• _What to produce_
Your answer must be every line of the data that contains "fill".
--- Records supplied ---
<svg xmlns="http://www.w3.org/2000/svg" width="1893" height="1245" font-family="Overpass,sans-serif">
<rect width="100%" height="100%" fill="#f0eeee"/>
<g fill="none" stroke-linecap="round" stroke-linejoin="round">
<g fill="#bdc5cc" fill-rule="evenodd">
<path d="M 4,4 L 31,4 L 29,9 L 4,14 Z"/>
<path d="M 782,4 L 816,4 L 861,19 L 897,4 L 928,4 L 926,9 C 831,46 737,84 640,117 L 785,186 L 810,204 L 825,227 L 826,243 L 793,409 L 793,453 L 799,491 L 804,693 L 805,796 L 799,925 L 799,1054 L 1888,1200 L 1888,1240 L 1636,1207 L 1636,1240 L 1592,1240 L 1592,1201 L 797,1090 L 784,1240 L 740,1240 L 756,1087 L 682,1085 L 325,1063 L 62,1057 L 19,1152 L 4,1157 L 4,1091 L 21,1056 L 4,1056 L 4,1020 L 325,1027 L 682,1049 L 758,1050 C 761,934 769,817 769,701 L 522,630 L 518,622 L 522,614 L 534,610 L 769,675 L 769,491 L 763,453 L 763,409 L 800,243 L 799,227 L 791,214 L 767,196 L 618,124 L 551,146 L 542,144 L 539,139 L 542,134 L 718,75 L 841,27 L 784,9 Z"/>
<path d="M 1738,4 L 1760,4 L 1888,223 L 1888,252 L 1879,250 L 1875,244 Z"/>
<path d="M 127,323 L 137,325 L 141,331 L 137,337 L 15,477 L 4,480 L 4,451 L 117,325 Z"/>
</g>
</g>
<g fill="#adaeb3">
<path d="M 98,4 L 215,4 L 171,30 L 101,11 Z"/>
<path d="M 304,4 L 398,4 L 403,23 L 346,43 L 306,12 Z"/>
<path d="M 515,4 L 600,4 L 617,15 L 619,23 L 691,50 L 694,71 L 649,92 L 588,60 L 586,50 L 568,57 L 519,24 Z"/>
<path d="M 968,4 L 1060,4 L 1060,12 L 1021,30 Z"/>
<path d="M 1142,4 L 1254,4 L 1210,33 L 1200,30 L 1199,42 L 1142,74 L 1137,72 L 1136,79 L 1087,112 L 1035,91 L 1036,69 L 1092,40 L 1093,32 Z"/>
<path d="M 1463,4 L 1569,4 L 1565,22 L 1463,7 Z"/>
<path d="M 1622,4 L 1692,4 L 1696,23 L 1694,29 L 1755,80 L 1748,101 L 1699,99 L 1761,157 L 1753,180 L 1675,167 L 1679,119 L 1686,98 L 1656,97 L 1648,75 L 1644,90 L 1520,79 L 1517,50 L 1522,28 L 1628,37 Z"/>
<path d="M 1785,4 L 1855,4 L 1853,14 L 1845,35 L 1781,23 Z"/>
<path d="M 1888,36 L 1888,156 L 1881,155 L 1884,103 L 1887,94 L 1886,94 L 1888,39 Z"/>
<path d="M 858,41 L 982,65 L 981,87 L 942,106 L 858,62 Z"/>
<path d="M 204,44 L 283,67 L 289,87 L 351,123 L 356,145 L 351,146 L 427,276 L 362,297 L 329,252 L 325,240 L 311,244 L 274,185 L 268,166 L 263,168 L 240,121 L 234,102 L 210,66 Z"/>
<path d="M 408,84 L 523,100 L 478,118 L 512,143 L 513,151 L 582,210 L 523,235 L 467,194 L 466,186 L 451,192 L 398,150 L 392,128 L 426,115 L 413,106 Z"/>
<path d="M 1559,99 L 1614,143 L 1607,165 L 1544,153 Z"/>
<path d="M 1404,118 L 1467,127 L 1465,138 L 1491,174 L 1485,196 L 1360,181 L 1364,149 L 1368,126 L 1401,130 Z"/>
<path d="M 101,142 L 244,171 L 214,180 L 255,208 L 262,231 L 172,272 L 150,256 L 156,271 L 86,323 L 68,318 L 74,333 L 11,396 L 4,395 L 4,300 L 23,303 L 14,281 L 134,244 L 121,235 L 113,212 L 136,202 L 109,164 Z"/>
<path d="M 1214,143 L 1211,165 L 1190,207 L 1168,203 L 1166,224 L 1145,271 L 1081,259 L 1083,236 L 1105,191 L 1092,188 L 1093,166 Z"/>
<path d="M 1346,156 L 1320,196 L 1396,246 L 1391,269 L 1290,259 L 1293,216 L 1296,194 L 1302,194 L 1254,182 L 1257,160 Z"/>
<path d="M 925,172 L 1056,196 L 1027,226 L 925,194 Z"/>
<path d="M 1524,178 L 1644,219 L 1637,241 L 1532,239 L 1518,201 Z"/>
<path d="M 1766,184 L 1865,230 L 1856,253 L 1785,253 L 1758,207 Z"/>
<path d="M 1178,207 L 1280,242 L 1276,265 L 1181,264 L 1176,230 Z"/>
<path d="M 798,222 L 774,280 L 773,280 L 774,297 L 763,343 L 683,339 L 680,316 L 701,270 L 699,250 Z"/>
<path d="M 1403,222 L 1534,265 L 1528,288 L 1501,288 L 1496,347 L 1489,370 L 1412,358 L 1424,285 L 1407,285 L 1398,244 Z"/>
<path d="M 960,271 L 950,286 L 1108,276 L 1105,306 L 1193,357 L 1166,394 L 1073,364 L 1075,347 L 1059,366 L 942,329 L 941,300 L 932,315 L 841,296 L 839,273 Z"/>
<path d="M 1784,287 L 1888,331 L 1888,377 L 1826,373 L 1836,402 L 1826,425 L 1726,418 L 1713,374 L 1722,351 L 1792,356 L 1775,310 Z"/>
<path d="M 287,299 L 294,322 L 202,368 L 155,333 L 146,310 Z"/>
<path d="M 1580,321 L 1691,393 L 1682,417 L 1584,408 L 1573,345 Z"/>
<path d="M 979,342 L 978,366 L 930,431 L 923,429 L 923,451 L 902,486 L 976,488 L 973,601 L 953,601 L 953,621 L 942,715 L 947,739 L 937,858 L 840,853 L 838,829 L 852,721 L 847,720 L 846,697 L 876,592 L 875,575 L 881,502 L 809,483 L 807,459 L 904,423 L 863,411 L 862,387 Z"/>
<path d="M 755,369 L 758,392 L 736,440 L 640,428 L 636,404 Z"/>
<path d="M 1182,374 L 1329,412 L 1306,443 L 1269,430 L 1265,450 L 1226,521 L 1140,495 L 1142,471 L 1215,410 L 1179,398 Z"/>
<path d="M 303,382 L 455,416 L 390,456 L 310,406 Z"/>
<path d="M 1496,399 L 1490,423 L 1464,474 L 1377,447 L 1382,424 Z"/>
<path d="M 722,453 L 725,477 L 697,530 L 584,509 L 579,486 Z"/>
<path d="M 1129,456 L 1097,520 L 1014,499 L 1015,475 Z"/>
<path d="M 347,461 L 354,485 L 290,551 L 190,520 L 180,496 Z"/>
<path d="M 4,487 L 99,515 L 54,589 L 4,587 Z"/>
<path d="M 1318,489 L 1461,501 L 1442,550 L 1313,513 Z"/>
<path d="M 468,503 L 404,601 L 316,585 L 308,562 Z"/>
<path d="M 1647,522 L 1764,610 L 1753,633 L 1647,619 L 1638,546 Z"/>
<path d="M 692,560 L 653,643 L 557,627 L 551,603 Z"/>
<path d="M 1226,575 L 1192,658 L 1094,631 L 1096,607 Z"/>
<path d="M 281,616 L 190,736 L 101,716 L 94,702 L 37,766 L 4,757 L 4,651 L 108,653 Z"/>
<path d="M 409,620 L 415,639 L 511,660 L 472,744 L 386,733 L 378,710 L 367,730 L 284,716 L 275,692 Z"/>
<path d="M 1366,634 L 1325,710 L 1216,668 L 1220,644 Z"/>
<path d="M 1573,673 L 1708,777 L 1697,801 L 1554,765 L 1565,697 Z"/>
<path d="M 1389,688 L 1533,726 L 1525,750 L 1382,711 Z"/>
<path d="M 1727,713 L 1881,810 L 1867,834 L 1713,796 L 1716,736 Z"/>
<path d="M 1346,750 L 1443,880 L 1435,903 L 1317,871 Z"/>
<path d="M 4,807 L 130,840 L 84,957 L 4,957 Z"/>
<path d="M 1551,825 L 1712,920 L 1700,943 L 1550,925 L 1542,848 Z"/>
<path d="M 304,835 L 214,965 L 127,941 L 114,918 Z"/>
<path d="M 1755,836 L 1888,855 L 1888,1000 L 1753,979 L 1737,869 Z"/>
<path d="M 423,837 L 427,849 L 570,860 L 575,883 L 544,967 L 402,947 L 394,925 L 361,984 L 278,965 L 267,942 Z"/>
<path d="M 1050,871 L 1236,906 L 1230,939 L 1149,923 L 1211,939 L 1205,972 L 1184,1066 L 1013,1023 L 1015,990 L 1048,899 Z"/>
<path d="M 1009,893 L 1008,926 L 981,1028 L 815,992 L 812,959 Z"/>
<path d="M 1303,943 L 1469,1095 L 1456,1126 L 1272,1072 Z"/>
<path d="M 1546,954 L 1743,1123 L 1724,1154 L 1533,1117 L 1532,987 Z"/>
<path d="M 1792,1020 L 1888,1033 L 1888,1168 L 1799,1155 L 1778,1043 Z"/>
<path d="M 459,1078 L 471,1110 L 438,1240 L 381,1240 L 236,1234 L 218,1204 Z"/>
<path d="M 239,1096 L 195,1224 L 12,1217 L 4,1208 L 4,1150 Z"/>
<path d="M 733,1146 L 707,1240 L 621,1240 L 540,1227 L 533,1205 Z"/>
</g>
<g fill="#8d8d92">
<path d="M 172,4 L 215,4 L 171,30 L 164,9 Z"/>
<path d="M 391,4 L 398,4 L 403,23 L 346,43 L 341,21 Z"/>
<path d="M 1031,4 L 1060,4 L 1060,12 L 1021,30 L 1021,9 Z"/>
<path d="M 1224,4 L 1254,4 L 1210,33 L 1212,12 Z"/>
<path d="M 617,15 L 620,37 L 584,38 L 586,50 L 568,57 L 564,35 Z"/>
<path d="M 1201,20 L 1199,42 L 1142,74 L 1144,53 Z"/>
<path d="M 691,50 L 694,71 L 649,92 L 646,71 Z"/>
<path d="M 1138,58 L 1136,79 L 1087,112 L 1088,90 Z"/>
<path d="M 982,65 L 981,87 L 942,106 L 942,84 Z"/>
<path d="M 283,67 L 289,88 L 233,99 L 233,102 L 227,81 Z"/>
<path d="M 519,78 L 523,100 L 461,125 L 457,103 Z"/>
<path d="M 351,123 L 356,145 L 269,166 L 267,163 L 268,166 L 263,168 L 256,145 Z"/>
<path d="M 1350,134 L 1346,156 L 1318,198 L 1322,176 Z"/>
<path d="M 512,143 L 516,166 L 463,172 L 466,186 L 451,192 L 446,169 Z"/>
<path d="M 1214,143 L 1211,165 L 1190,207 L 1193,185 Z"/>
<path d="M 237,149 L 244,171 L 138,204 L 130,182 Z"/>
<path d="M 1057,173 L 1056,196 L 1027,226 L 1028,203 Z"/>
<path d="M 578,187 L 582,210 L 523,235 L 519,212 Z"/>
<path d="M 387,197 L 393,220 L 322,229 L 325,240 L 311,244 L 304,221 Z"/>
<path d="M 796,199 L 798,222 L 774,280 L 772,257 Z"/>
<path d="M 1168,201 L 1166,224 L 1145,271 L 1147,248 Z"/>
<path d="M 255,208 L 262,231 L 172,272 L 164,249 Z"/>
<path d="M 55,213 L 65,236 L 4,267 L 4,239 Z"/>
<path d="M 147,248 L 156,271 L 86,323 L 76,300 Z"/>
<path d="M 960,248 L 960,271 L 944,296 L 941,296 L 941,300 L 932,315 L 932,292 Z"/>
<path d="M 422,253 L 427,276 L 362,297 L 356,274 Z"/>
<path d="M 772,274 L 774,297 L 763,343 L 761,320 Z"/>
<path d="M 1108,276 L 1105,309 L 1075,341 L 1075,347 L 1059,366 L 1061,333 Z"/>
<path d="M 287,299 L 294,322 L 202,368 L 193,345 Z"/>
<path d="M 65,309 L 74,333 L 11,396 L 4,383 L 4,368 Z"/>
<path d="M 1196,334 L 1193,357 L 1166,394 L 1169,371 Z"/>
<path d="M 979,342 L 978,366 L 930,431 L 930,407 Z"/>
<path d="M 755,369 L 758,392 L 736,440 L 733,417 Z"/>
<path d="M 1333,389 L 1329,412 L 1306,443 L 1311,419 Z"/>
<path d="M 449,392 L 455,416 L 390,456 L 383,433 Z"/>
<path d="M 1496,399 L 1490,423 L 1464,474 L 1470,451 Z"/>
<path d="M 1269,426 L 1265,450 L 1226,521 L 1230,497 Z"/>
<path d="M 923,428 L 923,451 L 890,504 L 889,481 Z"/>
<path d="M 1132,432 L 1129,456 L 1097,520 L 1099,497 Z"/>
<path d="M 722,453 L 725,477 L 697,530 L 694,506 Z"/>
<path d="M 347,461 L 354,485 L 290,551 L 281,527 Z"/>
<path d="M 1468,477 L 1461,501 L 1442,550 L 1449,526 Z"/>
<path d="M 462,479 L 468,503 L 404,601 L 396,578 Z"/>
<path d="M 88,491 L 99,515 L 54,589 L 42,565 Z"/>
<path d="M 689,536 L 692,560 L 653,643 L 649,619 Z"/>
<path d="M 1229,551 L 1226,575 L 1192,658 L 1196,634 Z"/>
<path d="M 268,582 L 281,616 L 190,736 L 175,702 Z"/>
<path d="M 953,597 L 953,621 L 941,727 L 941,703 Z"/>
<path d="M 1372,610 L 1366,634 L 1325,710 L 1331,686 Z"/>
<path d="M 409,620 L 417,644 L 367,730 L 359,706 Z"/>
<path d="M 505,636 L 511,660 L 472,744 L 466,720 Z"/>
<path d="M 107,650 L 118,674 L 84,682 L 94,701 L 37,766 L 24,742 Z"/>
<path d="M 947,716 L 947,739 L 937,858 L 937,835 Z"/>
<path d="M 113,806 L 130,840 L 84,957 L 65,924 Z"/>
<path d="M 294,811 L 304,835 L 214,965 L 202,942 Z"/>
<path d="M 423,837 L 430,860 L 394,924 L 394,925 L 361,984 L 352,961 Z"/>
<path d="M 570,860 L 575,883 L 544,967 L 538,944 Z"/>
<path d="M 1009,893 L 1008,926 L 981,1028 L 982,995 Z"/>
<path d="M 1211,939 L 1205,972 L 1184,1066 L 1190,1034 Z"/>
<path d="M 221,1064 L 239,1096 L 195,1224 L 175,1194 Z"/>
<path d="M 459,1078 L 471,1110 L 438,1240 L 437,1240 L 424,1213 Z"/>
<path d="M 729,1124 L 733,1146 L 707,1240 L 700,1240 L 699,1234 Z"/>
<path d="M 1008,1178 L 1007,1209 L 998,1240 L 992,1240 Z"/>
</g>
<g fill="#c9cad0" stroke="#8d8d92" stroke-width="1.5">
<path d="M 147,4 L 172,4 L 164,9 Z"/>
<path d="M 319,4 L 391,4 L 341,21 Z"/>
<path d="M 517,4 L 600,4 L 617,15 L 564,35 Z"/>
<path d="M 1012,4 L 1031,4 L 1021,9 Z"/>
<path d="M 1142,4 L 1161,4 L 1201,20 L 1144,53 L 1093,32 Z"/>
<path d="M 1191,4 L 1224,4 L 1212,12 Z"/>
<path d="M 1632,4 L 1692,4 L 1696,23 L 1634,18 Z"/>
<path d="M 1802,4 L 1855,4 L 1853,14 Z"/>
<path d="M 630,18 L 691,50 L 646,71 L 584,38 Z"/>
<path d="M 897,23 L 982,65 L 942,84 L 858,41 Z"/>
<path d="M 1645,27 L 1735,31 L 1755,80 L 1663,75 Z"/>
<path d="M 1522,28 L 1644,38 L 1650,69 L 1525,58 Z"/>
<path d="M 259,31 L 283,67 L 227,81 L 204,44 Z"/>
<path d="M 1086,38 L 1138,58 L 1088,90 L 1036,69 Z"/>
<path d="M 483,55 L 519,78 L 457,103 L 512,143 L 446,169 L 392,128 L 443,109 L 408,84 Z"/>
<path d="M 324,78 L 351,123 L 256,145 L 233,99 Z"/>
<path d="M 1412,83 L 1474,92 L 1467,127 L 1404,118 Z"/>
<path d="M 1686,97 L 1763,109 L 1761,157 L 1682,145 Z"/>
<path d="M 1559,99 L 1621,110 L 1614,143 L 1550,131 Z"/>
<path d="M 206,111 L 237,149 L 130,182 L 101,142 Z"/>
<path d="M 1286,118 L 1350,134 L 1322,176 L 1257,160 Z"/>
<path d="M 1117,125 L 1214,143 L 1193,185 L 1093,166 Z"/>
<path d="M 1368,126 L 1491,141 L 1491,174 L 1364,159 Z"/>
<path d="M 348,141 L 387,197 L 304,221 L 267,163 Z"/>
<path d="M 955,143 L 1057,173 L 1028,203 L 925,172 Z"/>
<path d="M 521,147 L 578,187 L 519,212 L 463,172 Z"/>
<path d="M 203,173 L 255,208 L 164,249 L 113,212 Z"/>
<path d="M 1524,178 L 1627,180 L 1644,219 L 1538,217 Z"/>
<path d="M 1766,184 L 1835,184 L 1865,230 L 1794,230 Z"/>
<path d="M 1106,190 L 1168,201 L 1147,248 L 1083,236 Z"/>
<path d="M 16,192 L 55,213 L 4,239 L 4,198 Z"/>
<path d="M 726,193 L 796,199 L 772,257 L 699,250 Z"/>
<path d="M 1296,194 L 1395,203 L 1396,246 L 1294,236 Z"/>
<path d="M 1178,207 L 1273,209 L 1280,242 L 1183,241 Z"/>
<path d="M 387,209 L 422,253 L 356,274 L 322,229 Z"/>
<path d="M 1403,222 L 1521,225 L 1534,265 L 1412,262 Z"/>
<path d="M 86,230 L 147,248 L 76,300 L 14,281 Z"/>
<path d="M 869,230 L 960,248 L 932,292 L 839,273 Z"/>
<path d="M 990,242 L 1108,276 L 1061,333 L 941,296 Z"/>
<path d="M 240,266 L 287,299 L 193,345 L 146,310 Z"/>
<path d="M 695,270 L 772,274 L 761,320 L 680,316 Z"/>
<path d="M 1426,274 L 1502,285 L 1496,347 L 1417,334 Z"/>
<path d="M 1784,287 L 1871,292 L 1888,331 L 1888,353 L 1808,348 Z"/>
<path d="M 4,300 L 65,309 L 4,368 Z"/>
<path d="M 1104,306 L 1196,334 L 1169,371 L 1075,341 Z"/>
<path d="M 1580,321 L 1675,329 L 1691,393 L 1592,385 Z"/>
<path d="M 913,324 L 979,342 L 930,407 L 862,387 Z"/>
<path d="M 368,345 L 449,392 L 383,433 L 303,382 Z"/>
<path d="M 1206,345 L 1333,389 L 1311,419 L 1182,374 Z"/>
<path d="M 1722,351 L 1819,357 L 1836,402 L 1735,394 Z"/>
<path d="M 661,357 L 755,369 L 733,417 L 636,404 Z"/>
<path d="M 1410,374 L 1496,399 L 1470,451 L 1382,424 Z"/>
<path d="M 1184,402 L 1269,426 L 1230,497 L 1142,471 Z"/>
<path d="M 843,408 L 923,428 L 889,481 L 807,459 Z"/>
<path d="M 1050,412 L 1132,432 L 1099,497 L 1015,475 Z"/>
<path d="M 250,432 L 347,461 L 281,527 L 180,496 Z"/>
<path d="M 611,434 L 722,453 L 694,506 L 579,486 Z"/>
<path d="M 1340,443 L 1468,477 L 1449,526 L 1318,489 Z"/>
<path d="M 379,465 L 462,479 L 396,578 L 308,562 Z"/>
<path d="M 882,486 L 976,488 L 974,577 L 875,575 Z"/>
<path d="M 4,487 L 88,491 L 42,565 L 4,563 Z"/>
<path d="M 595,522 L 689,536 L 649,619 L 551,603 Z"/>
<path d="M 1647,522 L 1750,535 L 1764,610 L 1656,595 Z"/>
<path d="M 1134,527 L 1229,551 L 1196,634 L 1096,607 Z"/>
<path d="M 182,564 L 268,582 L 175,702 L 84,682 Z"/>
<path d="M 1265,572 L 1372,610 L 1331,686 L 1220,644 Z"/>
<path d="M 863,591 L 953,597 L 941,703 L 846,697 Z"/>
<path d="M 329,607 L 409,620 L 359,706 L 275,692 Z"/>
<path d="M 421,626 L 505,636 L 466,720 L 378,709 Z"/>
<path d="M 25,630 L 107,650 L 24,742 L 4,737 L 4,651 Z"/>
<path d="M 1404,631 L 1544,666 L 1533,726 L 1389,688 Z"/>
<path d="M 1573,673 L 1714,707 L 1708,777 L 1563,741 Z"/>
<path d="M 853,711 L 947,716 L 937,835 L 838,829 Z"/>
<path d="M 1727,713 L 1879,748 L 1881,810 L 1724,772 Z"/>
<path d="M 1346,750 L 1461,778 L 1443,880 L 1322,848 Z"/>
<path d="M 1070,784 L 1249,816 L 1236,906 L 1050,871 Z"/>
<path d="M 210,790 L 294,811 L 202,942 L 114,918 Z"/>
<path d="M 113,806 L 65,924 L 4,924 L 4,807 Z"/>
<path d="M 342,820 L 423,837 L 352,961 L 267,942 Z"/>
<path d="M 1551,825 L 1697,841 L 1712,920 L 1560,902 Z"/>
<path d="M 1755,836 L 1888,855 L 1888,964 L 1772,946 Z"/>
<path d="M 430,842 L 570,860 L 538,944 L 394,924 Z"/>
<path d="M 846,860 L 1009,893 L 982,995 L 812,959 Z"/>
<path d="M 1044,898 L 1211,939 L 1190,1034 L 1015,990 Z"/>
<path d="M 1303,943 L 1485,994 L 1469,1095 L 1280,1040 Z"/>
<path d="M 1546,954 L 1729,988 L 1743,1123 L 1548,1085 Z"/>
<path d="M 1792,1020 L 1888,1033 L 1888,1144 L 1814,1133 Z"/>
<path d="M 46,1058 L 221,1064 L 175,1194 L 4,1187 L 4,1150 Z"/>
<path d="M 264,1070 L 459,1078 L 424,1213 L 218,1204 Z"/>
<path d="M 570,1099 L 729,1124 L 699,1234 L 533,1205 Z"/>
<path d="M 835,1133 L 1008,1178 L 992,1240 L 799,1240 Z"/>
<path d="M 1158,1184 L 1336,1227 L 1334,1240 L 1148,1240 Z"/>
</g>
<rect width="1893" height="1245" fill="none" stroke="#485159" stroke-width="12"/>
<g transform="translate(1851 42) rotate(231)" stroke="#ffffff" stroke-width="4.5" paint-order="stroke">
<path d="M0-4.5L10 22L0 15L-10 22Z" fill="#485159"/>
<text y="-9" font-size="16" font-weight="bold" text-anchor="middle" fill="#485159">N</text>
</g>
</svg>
---
• _The completed task_
<rect width="100%" height="100%" fill="#f0eeee"/>
<g fill="none" stroke-linecap="round" stroke-linejoin="round">
<g fill="#bdc5cc" fill-rule="evenodd">
<g fill="#adaeb3">
<g fill="#8d8d92">
<g fill="#c9cad0" stroke="#8d8d92" stroke-width="1.5">
<rect width="1893" height="1245" fill="none" stroke="#485159" stroke-width="12"/>
<path d="M0-4.5L10 22L0 15L-10 22Z" fill="#485159"/>
<text y="-9" font-size="16" font-weight="bold" text-anchor="middle" fill="#485159">N</text>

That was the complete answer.